========================================
Exercises for Memory-Efficient Computing
========================================

Optimizing arithmetic expressions
=================================

1. Use script ``poly.py`` to check how much time it takes to evaluate
   the next polynomial::

    y = .25*x**3 + .75*x**2 - 1.5*x - 2

   with x in the range [-1, 1], and with 10 millions points.

   - Set the `what` parameter to "numexpr" and take note of the
     speed-up versus the "numpy" case.  Why do you think the speed-up
     is so large?

2. The expression below::

    y = ((.25*x + .75)*x - 1.5)*x - 2

   represents the same polynomial than the original one, but with some
   interesting side-effects in efficiency.  Repeat this computation for
   numpy and numexpr and get your own conclusions.

   - Why do you think numpy is doing much more efficiently with this
     new expression?

   - Why the speed-up in numexpr is not so high in comparison?

   - Why numexpr continues to be faster than numpy?

3. The C program ``poly.c`` does the same computation than above, but
   in pure C.  Compile it like this::

    gcc -O3 -o poly poly.c -lm

   and execute it.

   - Why do you think it is more efficient than the above approaches?

Evaluating transcendental functions
================================

4. Activate the evaluation of the "sin(x)**2+cos(x)**2" expression in
   poly.py, a function that includes transcendental functions and run
   the script.

   - Why the difference in time between NumPy and Numexpr is so small?

5. In poly.c, comment out expression 2) (around line 53) and uncomment
   expression 4) (the transcendental function).

   - Do this pure C approach go faster than the Python-based ones?

   - What would be needed to accelerate the computations? 


Using Numba
===========

The goal of Numba is to compile arbitrarily complex Python code
on-the-flight and executing it for you.  It is fast, although one should
take in account the compile times.

6. Edit poly-numba.py and look at how numba works.

   - Run several expressions and determine which method is faster.  What
     is the compilation time for numba and how it compares with the
     execution time?

   - Raise the amount of data points to 100 millions.  What happens?



Parallelism
===========


7. Be sure that you are on a multi-processor machine and activate the::

    y = ((.25*x + .75)*x - 1.5)*x - 2

   expression in poly-mp.py.  Repeat the computation for both numpy and
   numexpr for a different number of processes (numpy) or threads
   (numexpr) (pass the desired number as a parameter to the script).

   - How the efficiency scales?

   - Why do you think it scales that way?
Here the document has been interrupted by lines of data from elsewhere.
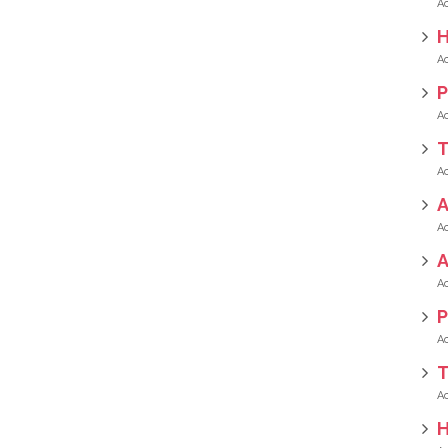
H
P
T
A
P
T
H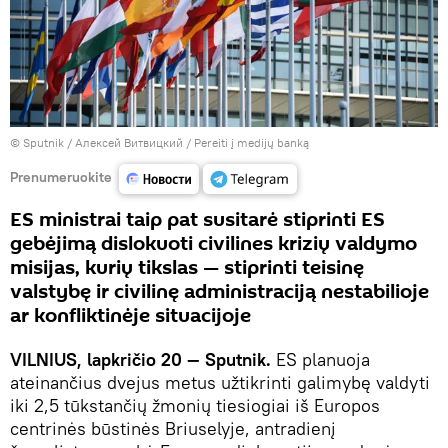
© Sputnik / Алексей Витвицкий
/
Pereiti į medijų banką
Prenumeruokite
ES ministrai taip pat susitarė stiprinti ES
gebėjimą dislokuoti civilines krizių valdymo
misijas, kurių tikslas — stiprinti teisinę
valstybę ir civilinę administraciją nestabilioje
ar konfliktinėje situacijoje
VILNIUS, lapkričio 20 — Sputnik.
ES planuoja
ateinančius dvejus metus užtikrinti galimybę valdyti
iki 2,5 tūkstančių žmonių tiesiogiai iš Europos
centrinės būstinės Briuselyje, antradienį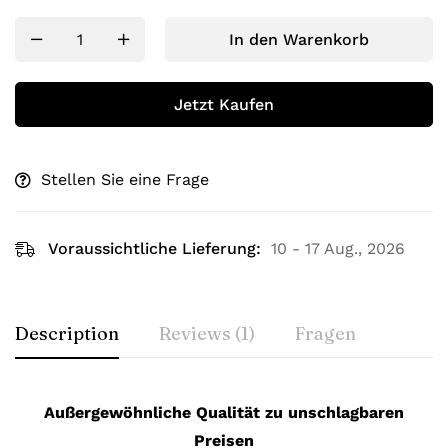
In den Warenkorb
Jetzt Kaufen
Stellen Sie eine Frage
Voraussichtliche Lieferung:
10 - 17 Aug., 2026
Description
Reviews (1)
Fragen
Außergewöhnliche Qualität zu unschlagbaren
Preisen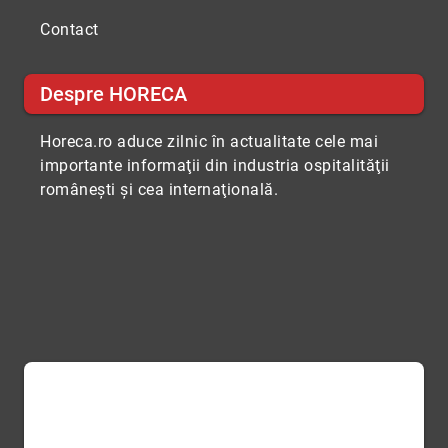
Contact
Despre HORECA
Horeca.ro aduce zilnic în actualitate cele mai
importante informaţii din industria ospitalităţii
româneşti şi cea internaţională.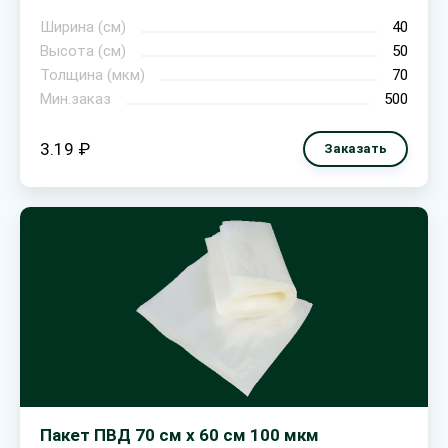
Ширина (см)
40
Высота (см)
50
Толщина (мкм)
70
Мин.заказ
500
3.19 ₽
Заказать
Пакет ПВД 70 см х 60 см 100 мкм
   - How performance compares with the pure C computation?

8. With the previous examples, compute the expression::

    y = x

   That is, do a simple copy of the `x` vector.  What's the
   performance that you are seeing?

   - How does it evolve when using different threads? Why it scales very
     similarly than the polynomial evaluation?

   - Could you have a guess at the memory bandwidth of this machine?